Task Queues

The darc.model.tasks module defines the data models required for the task queue of darc.

See also

Please refer to darc.db module for more information about the task queues.

Hostname Queue

Important

The hostname queue is a set named queue_hostname in a Redis based task queue.

The darc.model.tasks.hostname model contains the data model defined for the hostname queue.

class darc.model.tasks.hostname.HostnameQueueModel(*args, **kwargs)[source]

Bases: BaseModel

Hostname task queue.

DoesNotExist

alias of HostnameQueueModelDoesNotExist

hostname: str = <CharField: HostnameQueueModel.hostname>

Hostname (c.f. link.host).

id = <AutoField: HostnameQueueModel.id>
timestamp: datetime = <DateTimeField: HostnameQueueModel.timestamp>

Timestamp of last update.

Crawler Queue

Important

The crawler queue is a sorted set named queue_requests in a Redis based task queue.

The darc.model.tasks.requests model contains the data model defined for the crawler queue.

class darc.model.tasks.requests.RequestsQueueModel(*args, **kwargs)[source]

Bases: BaseModel

Task queue for crawler().

DoesNotExist

alias of RequestsQueueModelDoesNotExist

hash: str = <CharField: RequestsQueueModel.hash>

Sha256 hash value (c.f. Link.name).

id = <AutoField: RequestsQueueModel.id>

Pickled target Link instance.

text: str = <TextField: RequestsQueueModel.text>

URL as raw text (c.f. Link.url).

timestamp: datetime = <DateTimeField: RequestsQueueModel.timestamp>

Timestamp of last update.

Loader Queue

Important

The loader queue is a sorted set named queue_selenium in a Redis based task queue.

The darc.model.tasks.selenium model contains the data model defined for the loader queue.

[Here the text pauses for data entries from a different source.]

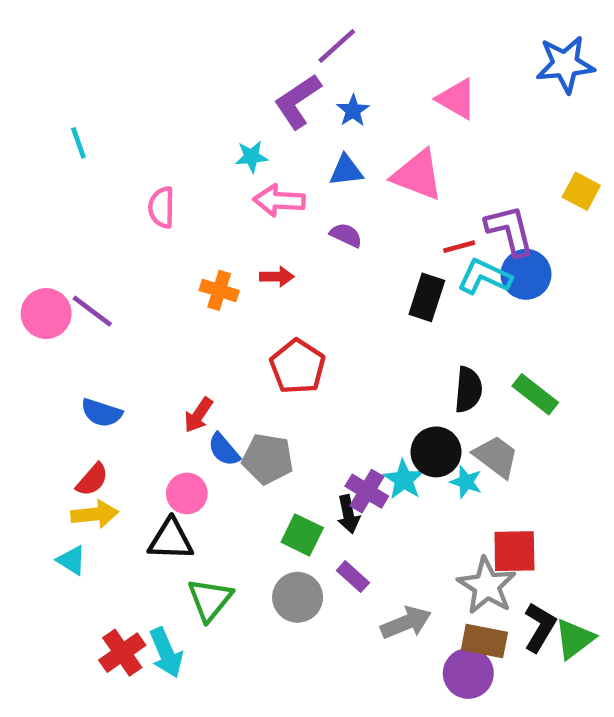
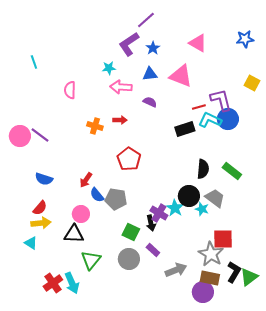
blue star: (565, 64) -> (245, 39), moved, size x0.7
black rectangle: (427, 297) -> (185, 129), turned 54

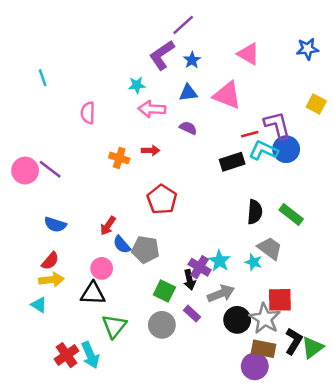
black circle: (189, 196) -> (237, 320), moved
gray arrow: (176, 270) -> (221, 294), moved

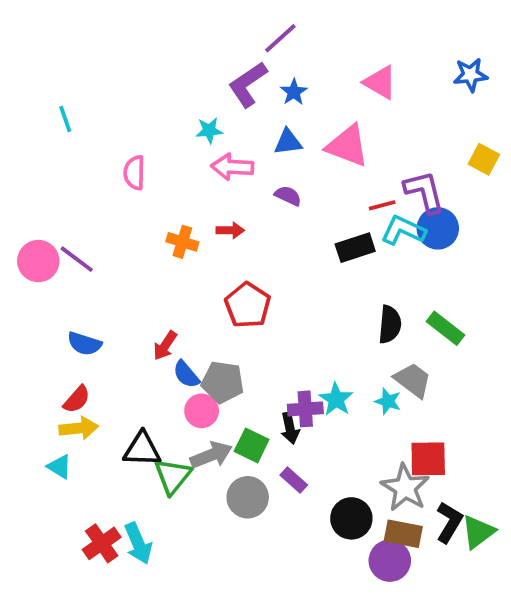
purple cross: (200, 267) -> (305, 409), turned -35
pink circle: (102, 268) -> (202, 411), moved
gray arrow: (221, 294) -> (211, 455), moved
black circle: (237, 320) -> (351, 518), moved
green triangle: (114, 326) -> (173, 476), moved

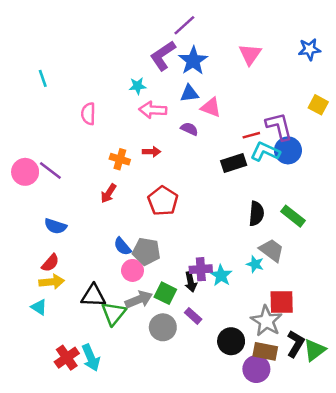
pink triangle: (380, 82) -> (250, 54), turned 35
blue star: (294, 92) -> (193, 61), size x1.6
pink triangle: (348, 146) -> (211, 107), moved, size x0.7
red arrow: (165, 346) -> (108, 193), moved
cyan star: (336, 399) -> (221, 275), moved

class darc.model.tasks.selenium.SeleniumQueueModel(*args, **kwargs)[source]

Bases: BaseModel

Task queue for loader().

DoesNotExist

alias of SeleniumQueueModelDoesNotExist

hash: str = <CharField: SeleniumQueueModel.hash>

Sha256 hash value (c.f. Link.name).

id = <AutoField: SeleniumQueueModel.id>

Pickled target Link instance.

text: str = <TextField: SeleniumQueueModel.text>

URL as raw text (c.f. Link.url).

timestamp: datetime = <DateTimeField: SeleniumQueueModel.timestamp>

Timestamp of last update.